As a foreign national from an enemy country, the Second World War eventually impacted upon him. He was obliged to serve two years within the Auxiliary War Service. This was somewhat similar to being a prisoner of war but is likely to have involved unpaid farm labour, rather than internment. Following appeal he was released from these duties in 1943. He then returned to the Royal Technical College to lecture in Civil and Mechanical Engineering. During his first ten years he mainly worked on studies on the strength of materials and strain gauge technology, especially in thin-walled materials. During this period he developed a series of highly used Design Codes for the British steel industry, allowing great refinement of sections. The university awarded him a doctorate (PhD) in 1949.

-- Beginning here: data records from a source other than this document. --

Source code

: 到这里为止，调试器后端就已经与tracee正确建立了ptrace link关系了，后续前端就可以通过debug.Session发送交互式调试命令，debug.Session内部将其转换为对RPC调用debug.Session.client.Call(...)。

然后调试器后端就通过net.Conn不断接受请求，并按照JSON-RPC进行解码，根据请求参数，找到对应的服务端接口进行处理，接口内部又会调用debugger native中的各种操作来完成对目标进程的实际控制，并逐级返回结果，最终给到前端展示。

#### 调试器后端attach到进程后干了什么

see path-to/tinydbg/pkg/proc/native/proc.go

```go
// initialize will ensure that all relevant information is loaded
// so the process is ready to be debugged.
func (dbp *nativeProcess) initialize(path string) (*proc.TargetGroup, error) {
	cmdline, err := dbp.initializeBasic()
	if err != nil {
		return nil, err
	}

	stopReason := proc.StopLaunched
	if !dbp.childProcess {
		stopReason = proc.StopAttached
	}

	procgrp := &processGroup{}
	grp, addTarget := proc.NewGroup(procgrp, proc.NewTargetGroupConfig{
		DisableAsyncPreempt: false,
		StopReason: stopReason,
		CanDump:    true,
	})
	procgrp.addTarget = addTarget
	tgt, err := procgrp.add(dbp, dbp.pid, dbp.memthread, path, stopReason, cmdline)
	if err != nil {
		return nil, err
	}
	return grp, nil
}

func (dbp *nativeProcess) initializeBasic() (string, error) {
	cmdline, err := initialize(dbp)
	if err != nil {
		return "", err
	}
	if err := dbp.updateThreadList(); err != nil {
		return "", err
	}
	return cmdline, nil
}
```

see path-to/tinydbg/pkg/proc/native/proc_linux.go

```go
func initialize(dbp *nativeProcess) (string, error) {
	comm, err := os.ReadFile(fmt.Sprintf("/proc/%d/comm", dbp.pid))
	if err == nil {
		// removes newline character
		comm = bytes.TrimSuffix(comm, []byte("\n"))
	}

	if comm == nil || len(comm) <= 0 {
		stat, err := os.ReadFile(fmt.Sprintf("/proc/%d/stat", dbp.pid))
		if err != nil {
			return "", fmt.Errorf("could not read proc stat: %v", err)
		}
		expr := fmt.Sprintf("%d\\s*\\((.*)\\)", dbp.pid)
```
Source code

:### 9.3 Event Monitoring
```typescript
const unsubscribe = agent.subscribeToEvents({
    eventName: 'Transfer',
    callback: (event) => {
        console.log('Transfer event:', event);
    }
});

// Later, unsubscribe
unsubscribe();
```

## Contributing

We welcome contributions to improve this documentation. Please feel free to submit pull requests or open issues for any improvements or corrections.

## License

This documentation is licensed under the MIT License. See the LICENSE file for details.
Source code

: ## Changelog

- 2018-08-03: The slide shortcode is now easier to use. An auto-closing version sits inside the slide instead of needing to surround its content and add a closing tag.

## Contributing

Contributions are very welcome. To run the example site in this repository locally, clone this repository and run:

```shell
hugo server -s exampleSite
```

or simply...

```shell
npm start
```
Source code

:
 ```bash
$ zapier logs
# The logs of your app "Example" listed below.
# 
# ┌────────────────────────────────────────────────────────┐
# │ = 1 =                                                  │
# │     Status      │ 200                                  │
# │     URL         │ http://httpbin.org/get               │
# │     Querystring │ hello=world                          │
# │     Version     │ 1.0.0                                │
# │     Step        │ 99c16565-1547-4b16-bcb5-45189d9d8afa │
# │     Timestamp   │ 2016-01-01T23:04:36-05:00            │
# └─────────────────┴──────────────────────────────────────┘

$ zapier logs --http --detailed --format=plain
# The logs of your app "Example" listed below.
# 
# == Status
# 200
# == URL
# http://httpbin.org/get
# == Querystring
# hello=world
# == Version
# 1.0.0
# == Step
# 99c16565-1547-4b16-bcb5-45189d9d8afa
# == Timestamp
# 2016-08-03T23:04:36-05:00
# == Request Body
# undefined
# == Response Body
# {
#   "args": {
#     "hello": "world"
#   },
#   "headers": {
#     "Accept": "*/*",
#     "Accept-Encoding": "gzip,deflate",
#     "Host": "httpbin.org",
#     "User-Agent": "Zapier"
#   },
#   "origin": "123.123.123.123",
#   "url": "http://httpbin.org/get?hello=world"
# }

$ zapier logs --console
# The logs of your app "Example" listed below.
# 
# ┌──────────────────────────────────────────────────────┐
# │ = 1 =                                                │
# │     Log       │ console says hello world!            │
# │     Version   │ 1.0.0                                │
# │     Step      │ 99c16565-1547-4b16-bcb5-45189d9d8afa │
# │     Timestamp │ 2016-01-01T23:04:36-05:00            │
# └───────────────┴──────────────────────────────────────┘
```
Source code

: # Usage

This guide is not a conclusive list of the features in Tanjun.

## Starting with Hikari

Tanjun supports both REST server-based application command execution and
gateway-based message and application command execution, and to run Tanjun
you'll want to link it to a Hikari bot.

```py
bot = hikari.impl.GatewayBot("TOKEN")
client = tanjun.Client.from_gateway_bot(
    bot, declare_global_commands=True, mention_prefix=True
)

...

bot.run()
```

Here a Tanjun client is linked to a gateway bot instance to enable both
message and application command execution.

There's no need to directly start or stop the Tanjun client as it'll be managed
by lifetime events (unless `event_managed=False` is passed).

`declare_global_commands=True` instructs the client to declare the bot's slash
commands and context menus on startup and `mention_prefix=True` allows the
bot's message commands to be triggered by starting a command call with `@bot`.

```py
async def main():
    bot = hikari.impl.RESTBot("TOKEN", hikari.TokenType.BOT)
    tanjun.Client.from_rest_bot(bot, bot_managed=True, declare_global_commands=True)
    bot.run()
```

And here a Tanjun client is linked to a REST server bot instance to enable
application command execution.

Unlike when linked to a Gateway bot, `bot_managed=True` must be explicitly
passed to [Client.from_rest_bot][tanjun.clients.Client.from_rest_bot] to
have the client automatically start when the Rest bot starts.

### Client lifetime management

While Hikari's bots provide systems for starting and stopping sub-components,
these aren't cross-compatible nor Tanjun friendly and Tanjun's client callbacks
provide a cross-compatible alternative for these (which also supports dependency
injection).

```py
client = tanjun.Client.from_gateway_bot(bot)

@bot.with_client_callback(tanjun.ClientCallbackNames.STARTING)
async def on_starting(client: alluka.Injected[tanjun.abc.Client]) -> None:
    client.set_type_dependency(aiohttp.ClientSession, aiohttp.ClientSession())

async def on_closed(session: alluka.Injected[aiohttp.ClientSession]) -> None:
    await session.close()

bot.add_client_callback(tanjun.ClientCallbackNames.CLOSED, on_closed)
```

In the 1950s he combined forces with Prof Tom Gibson a Glasgow plastic surgeon, to apply his engineering knowledge to human cell structure. They began an internationally renowned programme of biological tissue mechanics. In 1963, with the help of a large grant from the British Medical Research Council, he founded the Bioengineering Unit at Strathclyde University. The university appointed Kenedi a professorship and made him Head of the unit. A further grant from the Wolfson Foundation allowed the creation of the Wolfson Centre within the unit. The unit then broadened its range of study, involving prosthetics and artificial organs. This led to the creation of the National Centre for Prosthetics and Orthotics in Strathclyde.
In 1965 he was elected a Fellow of the Royal Society of Edinburgh. His proposers were Anthony Elliot Ritchie, Peter Pauson, Donald Pack, and Adam Tomson.

In 1980 he left Strathclyde to go to Hong Kong Polytechnic for four years.

In 1982 he was awarded the Herbert R Lissner Biomedical Engineering Award by the American Society of Mechanical Engineers.

He died at home in Milngavie on 7 September 1998. He was survived by his wife Jean.